» **ASSIGNED TASK**
Please set down every line of the records below exactly, without the pictures.

» **DATASET RECORDS**
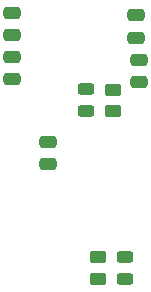
<source format=gbp>
%TF.GenerationSoftware,KiCad,Pcbnew,8.0.5*%
%TF.CreationDate,2024-10-30T11:17:57-05:00*%
%TF.ProjectId,DataAcq-EnvBreakoutPCB,44617461-4163-4712-9d45-6e7642726561,rev?*%
%TF.SameCoordinates,Original*%
%TF.FileFunction,Paste,Bot*%
%TF.FilePolarity,Positive*%
%FSLAX46Y46*%
G04 Gerber Fmt 4.6, Leading zero omitted, Abs format (unit mm)*
G04 Created by KiCad (PCBNEW 8.0.5) date 2024-10-30 11:17:57*
%MOMM*%
%LPD*%
G01*
G04 APERTURE LIST*
G04 Aperture macros list*
%AMRoundRect*
0 Rectangle with rounded corners*
0 $1 Rounding radius*
0 $2 $3 $4 $5 $6 $7 $8 $9 X,Y pos of 4 corners*
0 Add a 4 corners polygon primitive as box body*
4,1,4,$2,$3,$4,$5,$6,$7,$8,$9,$2,$3,0*
0 Add four circle primitives for the rounded corners*
1,1,$1+$1,$2,$3*
1,1,$1+$1,$4,$5*
1,1,$1+$1,$6,$7*
1,1,$1+$1,$8,$9*
0 Add four rect primitives between the rounded corners*
20,1,$1+$1,$2,$3,$4,$5,0*
20,1,$1+$1,$4,$5,$6,$7,0*
20,1,$1+$1,$6,$7,$8,$9,0*
20,1,$1+$1,$8,$9,$2,$3,0*%
G04 Aperture macros list end*
%ADD10RoundRect,0.250000X-0.475000X0.250000X-0.475000X-0.250000X0.475000X-0.250000X0.475000X0.250000X0*%
%ADD11RoundRect,0.250000X0.475000X-0.250000X0.475000X0.250000X-0.475000X0.250000X-0.475000X-0.250000X0*%
%ADD12RoundRect,0.250000X0.450000X-0.262500X0.450000X0.262500X-0.450000X0.262500X-0.450000X-0.262500X0*%
%ADD13RoundRect,0.243750X-0.456250X0.243750X-0.456250X-0.243750X0.456250X-0.243750X0.456250X0.243750X0*%
%ADD14RoundRect,0.250000X-0.450000X0.262500X-0.450000X-0.262500X0.450000X-0.262500X0.450000X0.262500X0*%
%ADD15RoundRect,0.243750X0.456250X-0.243750X0.456250X0.243750X-0.456250X0.243750X-0.456250X-0.243750X0*%
G04 APERTURE END LIST*
D10*
%TO.C,C2*%
X124200000Y-38340000D03*
X124200000Y-40240000D03*
%TD*%
D11*
%TO.C,C1*%
X123950000Y-36490000D03*
X123950000Y-34590000D03*
%TD*%
D12*
%TO.C,R3*%
X121950000Y-42702500D03*
X121950000Y-40877500D03*
%TD*%
D13*
%TO.C,D1*%
X123000000Y-55062500D03*
X123000000Y-56937500D03*
%TD*%
D10*
%TO.C,C4*%
X113450000Y-34390000D03*
X113450000Y-36290000D03*
%TD*%
%TO.C,C3*%
X113450000Y-38090000D03*
X113450000Y-39990000D03*
%TD*%
%TO.C,C7*%
X116500000Y-45300000D03*
X116500000Y-47200000D03*
%TD*%
D14*
%TO.C,R2*%
X120750000Y-55087500D03*
X120750000Y-56912500D03*
%TD*%
D15*
%TO.C,D2*%
X119700000Y-42707500D03*
X119700000Y-40832500D03*
%TD*%
M02*

</source>
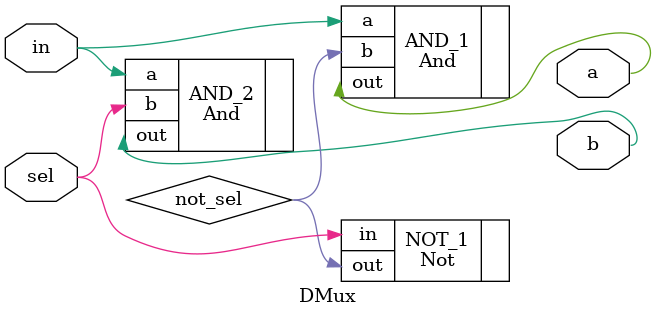
<source format=v>
/**
 * Demultiplexor:
 * {a, b} = {in, 0} if sel == 0
 *          {0, in} if sel == 1
 */

 
module DMux(
	input in,
	input sel,
    output a,
	output b
);

	wire not_sel;
	wire x; wire y;

	Not NOT_1(.in(sel), .out(not_sel));
	And AND_1(.a(in), .b(not_sel), .out(a));
	And AND_2(.a(in), .b(sel), .out(b));

endmodule

</source>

» **OUTPUT OF THE EXERCISE**
<source format=gbp>
%TF.GenerationSoftware,KiCad,Pcbnew,8.0.5*%
%TF.CreationDate,2024-10-30T11:17:57-05:00*%
%TF.ProjectId,DataAcq-EnvBreakoutPCB,44617461-4163-4712-9d45-6e7642726561,rev?*%
%TF.SameCoordinates,Original*%
%TF.FileFunction,Paste,Bot*%
%TF.FilePolarity,Positive*%
%FSLAX46Y46*%
G04 Gerber Fmt 4.6, Leading zero omitted, Abs format (unit mm)*
G04 Created by KiCad (PCBNEW 8.0.5) date 2024-10-30 11:17:57*
%MOMM*%
%LPD*%
G01*
G04 APERTURE LIST*
G04 Aperture macros list*
%AMRoundRect*
0 Rectangle with rounded corners*
0 $1 Rounding radius*
0 $2 $3 $4 $5 $6 $7 $8 $9 X,Y pos of 4 corners*
0 Add a 4 corners polygon primitive as box body*
4,1,4,$2,$3,$4,$5,$6,$7,$8,$9,$2,$3,0*
0 Add four circle primitives for the rounded corners*
1,1,$1+$1,$2,$3*
1,1,$1+$1,$4,$5*
1,1,$1+$1,$6,$7*
1,1,$1+$1,$8,$9*
0 Add four rect primitives between the rounded corners*
20,1,$1+$1,$2,$3,$4,$5,0*
20,1,$1+$1,$4,$5,$6,$7,0*
20,1,$1+$1,$6,$7,$8,$9,0*
20,1,$1+$1,$8,$9,$2,$3,0*%
G04 Aperture macros list end*
%ADD10RoundRect,0.250000X-0.475000X0.250000X-0.475000X-0.250000X0.475000X-0.250000X0.475000X0.250000X0*%
%ADD11RoundRect,0.250000X0.475000X-0.250000X0.475000X0.250000X-0.475000X0.250000X-0.475000X-0.250000X0*%
%ADD12RoundRect,0.250000X0.450000X-0.262500X0.450000X0.262500X-0.450000X0.262500X-0.450000X-0.262500X0*%
%ADD13RoundRect,0.243750X-0.456250X0.243750X-0.456250X-0.243750X0.456250X-0.243750X0.456250X0.243750X0*%
%ADD14RoundRect,0.250000X-0.450000X0.262500X-0.450000X-0.262500X0.450000X-0.262500X0.450000X0.262500X0*%
%ADD15RoundRect,0.243750X0.456250X-0.243750X0.456250X0.243750X-0.456250X0.243750X-0.456250X-0.243750X0*%
G04 APERTURE END LIST*
D10*
%TO.C,C2*%
X124200000Y-38340000D03*
X124200000Y-40240000D03*
%TD*%
D11*
%TO.C,C1*%
X123950000Y-36490000D03*
X123950000Y-34590000D03*
%TD*%
D12*
%TO.C,R3*%
X121950000Y-42702500D03*
X121950000Y-40877500D03*
%TD*%
D13*
%TO.C,D1*%
X123000000Y-55062500D03*
X123000000Y-56937500D03*
%TD*%
D10*
%TO.C,C4*%
X113450000Y-34390000D03*
X113450000Y-36290000D03*
%TD*%
%TO.C,C3*%
X113450000Y-38090000D03*
X113450000Y-39990000D03*
%TD*%
%TO.C,C7*%
X116500000Y-45300000D03*
X116500000Y-47200000D03*
%TD*%
D14*
%TO.C,R2*%
X120750000Y-55087500D03*
X120750000Y-56912500D03*
%TD*%
D15*
%TO.C,D2*%
X119700000Y-42707500D03*
X119700000Y-40832500D03*
%TD*%
M02*

</source>
<source format=v>
/**
 * Demultiplexor:
 * {a, b} = {in, 0} if sel == 0
 *          {0, in} if sel == 1
 */

 
module DMux(
	input in,
	input sel,
    output a,
	output b
);

	wire not_sel;
	wire x; wire y;

	Not NOT_1(.in(sel), .out(not_sel));
	And AND_1(.a(in), .b(not_sel), .out(a));
	And AND_2(.a(in), .b(sel), .out(b));

endmodule

</source>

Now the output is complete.